* _TO BE DONE_
1. Retype the passage of the post on design and inclusive growth, starting with "We also need" and going on through "places across the country.".
2. Pick up the post on design and inclusive growth after its last sentence and keep writing.

* _PAGE TEXT_
====

How design can help inclusive growth

9 March 2017 Written by By Stephen Miller Research and Evaluation Manager 2015-18

This week the Inclusive Growth Commission published their final findings and recommendation after an independent enquiry into how the UK can achieve inclusive growth. Design Council welcomes the findings, after having previously submitted evidence to the commission, identifying three key challenges to inclusive growth that design can address. This blog first sets out those three challenges, before elaborating on the intrinsic role that design can play in promoting inclusive growth.

 Something doesn’t feel quite right about living in a country in which more people have a smartphone than have a job. While the UK may have one of the most advanced economies in the world, it also has one of the most unequal. That’s why the work of the Inclusive Growth Commission is so important, to ensure as many people as possible are able to contribute to and benefit from economic success – both nationally and within their local communities. With the UK government developing a new Industrial Strategy, this is a particularly timely discussion too. In our evidence submission to the Commission, we identified three key challenges to inclusive growth in the UK: 

Still far too many people are working in low wage, low skill, and insecure jobs and if we don’t halt this trend soon, it will only further exacerbate existing inequalities, leaving many communities further behind.

1.Creating high wage, high value-add jobs across the country

A key challenge to inclusive growth is that of creating high wage, high value-add jobs across the country, not just in our major cities. We see this as challenge as being partly a result of bad design – how jobs are designed, how technology is exploited, workplaces are managed and where they are located. The UK is about to enter its tenth-year of stagnant productivity levels, meaning we’re all working harder than we were before the recession, to produce less. This matters because productivity is a fundamental driver of wage increases and as such as a key determinant of living standards in communities across the country. Still far too many people are working in low wage, low skill, and insecure jobs and if we don’t halt this trend soon, it will only further exacerbate existing inequalities, leaving many communities further behind. 

2.Designing resilient, inclusive places

We also need to ensure as many people as possible are able to fully participate in activities within their local neighbourhood, town, city and region. Decisions about the planning, design, build and management of places can affect the enjoyment of them and independence within a space, ease of mobility, feelings of safety and a sense of belonging. Evidence from the US suggests that attachment to an area can impact on its local economic activity in that it “makes people more willing to invest and spend in that area, and separately influences their perception of the local economy”. Although accessibility has improved over the last decade, the fact remains that social, cultural and economic inequalities are still being built into many new places across the country.

3.Creating governance systems fit for the modern era

Finally, there’s the small matter of creating policymaking and governance systems fit for the 21st century – our experience at Design Council is that many public services start with interventions they already have at their disposal, meaning that often the problems they seek to solve are shaped by the solutions they have already developed, not the other way round. This is as true for local governments as it is for central, and we believe that this is a key barrier to affecting system and culture transformation in public services.

====

* _LISTING_
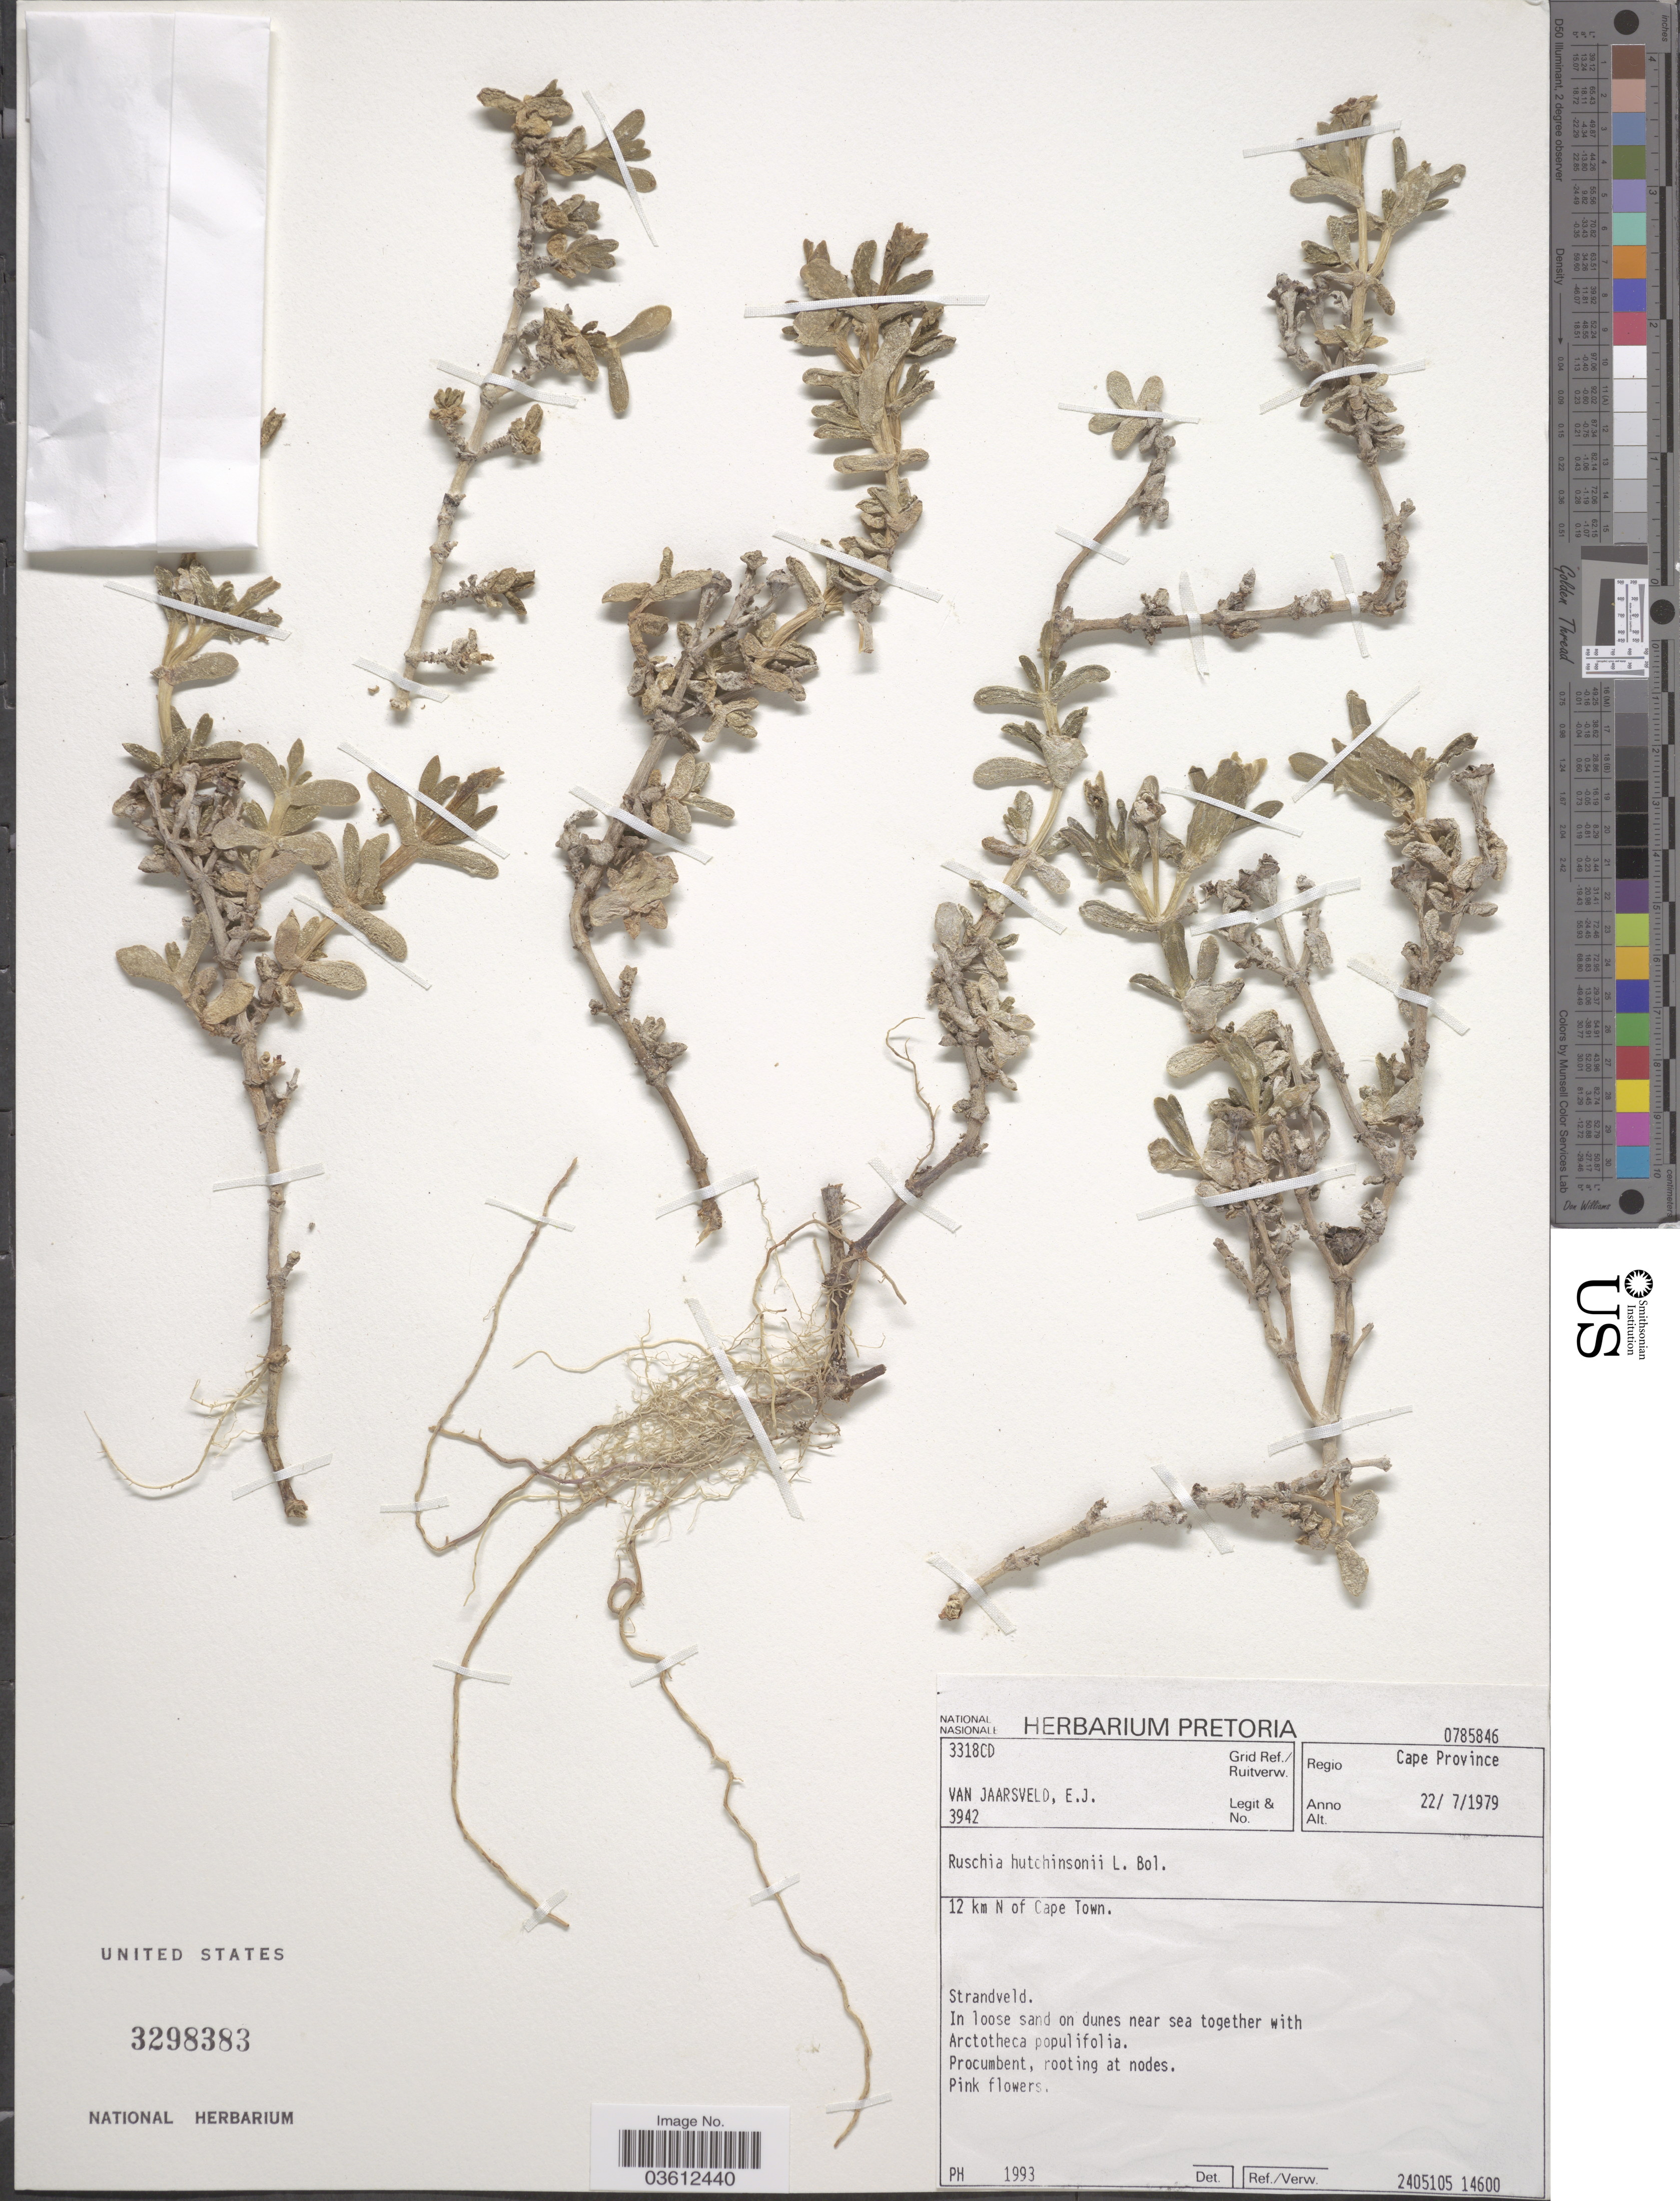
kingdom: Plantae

====

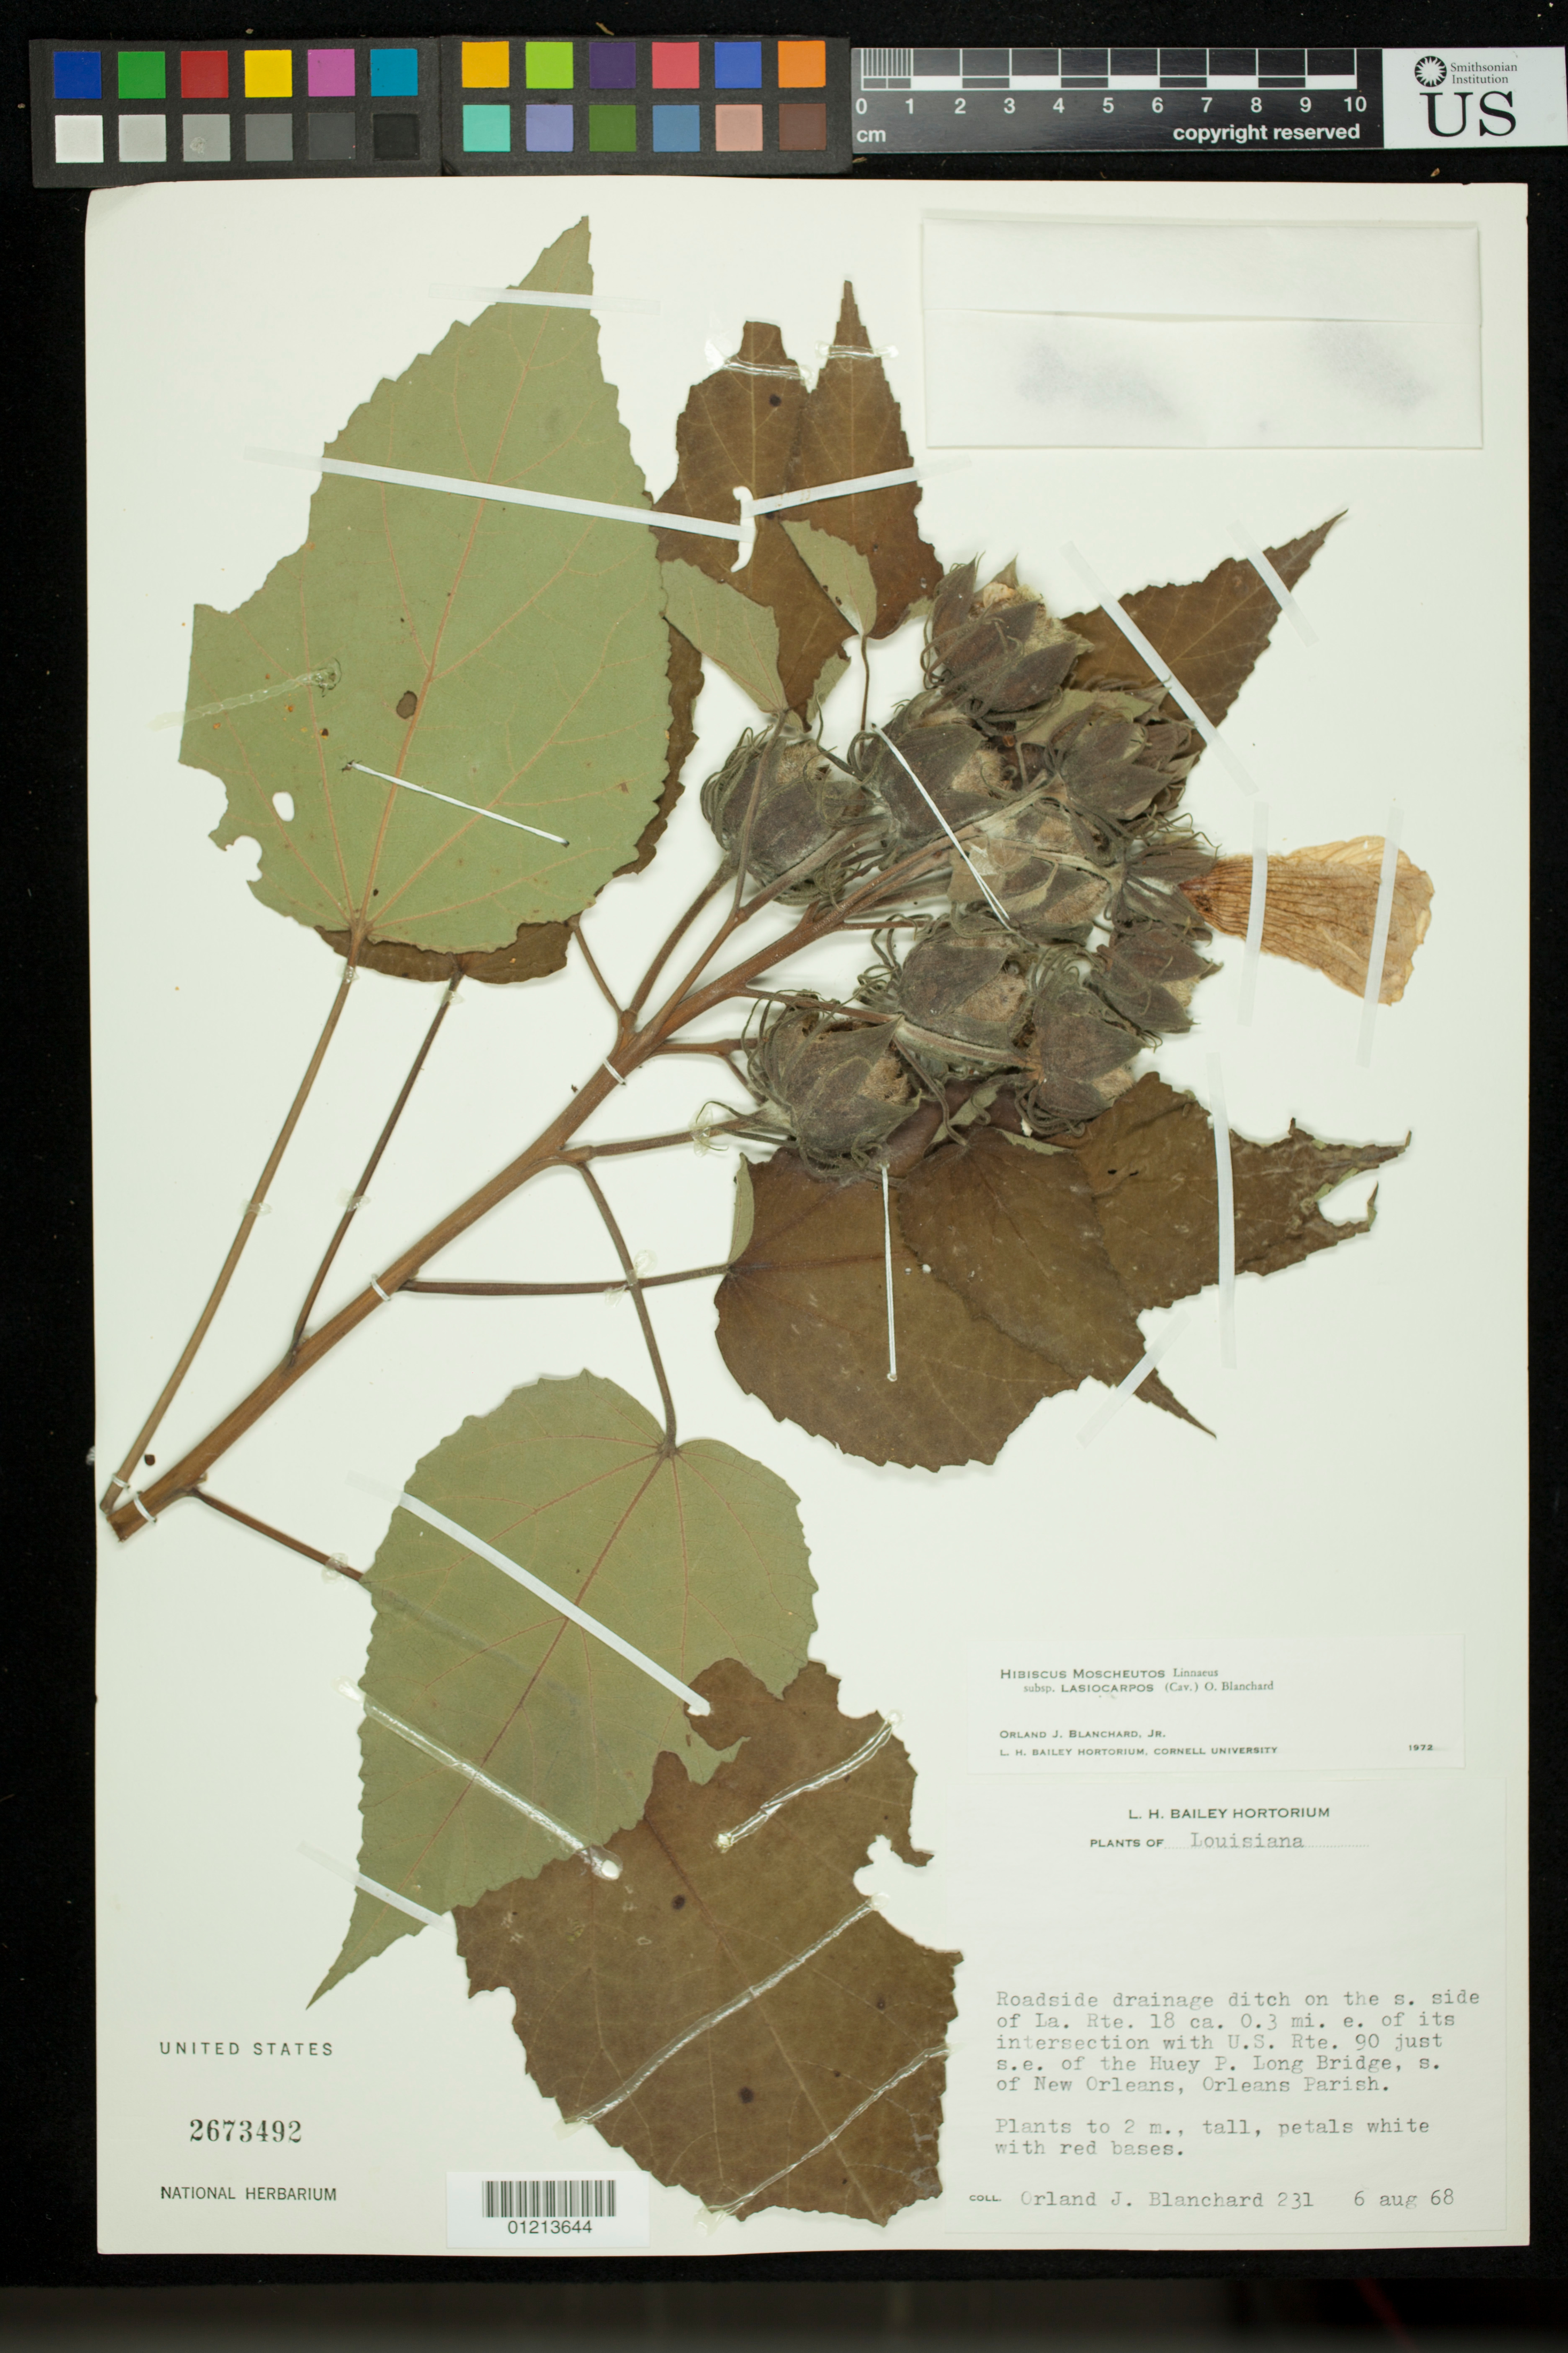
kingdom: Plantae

====

* _RESPONSES TO THE EXERCISE_
1.
We also need to ensure as many people as possible are able to fully participate in activities within their local neighbourhood, town, city and region. Decisions about the planning, design, build and management of places can affect the enjoyment of them and independence within a space, ease of mobility, feelings of safety and a sense of belonging. Evidence from the US suggests that attachment to an area can impact on its local economic activity in that it “makes people more willing to invest and spend in that area, and separately influences their perception of the local economy”. Although accessibility has improved over the last decade, the fact remains that social, cultural and economic inequalities are still being built into many new places across the country.

2.
One key solution to this challenge will be supporting local economies across the country to be more innovative, including improving the use of design to raise productivity and wages.

New questions, new solutions

Surmounting these challenges will not be easy, and will require new methods and new thinking. Strengthening the competitiveness and vibrancy of local and UK-wide businesses has become even more important following the decision to withdraw from the EU. The introduction of devolved responsibilities, giving local authorities the ability to capture the value of business rates, further enhances the connection between local public services and the success of the local economy. One key solution to this challenge will be supporting local economies across the country to be more innovative, including improving the use of design to raise productivity and wages, stimulate a more entrepreneurial culture across all parts of the UK and develop the skills and thinking need for the future, not the past.

More could be done to maximise the social, environmental and economic value of building developments by strategically linking them to complementary policy agendas, for instance by promoting healthy lifestyles through a carefully designed neighbourhood

The success of local economies is also interdependent on the success of the places in which people live and work. More could be done to maximise the social, environmental and economic value of building developments by strategically linking them to complementary policy agendas, for instance by promoting healthy lifestyles through a carefully designed neighbourhood, resulting in savings to the public health budget through expenditure on the built environment.

Yet none of this will be possible without changes to governance systems and structures. In addition to ensuring public services are delivered effectively, several organisations including Design Council have started looking in to how the policy making process itself could be more innovative. A key emphasis on our work at Design Council involves supporting public services to reframe challenges by gaining a better understanding of the problem and pose new questions to inspire new solutions. In recent years a growing number of public services have adopted such design methods as they attempt to tackle intractable problems, in which ambiguity and complexity requisite the use of more creative approaches. This approach has gained considerable traction in policy circles over recent years, though there has been an acknowledgement that in addition to saying policymakers should be more strategic and use design more, they require training and coaching to enable them to do use this approach sustainability.

For truly inclusive growth, unlocking the true potential of innovation is essential, as is responding at pace and ensuring the talent and knowledge within our communities is fully utilised and appreciated.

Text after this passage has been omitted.